▶ **TASK BRIEF**: Copy the full listing exactly.

▶ **SUPPLIED ENTRIES**:
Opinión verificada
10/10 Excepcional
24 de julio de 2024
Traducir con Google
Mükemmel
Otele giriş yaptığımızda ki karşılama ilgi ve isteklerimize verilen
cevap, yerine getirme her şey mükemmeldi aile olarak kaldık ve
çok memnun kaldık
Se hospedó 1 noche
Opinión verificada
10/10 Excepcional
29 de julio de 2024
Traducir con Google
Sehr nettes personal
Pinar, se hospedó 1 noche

▶ **RESPONSE**:
Opinión verificada
10/10 Excepcional
24 de julio de 2024
Traducir con Google
Mükemmel
Otele giriş yaptığımızda ki karşılama ilgi ve isteklerimize verilen
cevap, yerine getirme her şey mükemmeldi aile olarak kaldık ve
çok memnun kaldık
Se hospedó 1 noche
Opinión verificada
10/10 Excepcional
29 de julio de 2024
Traducir con Google
Sehr nettes personal
Pinar, se hospedó 1 noche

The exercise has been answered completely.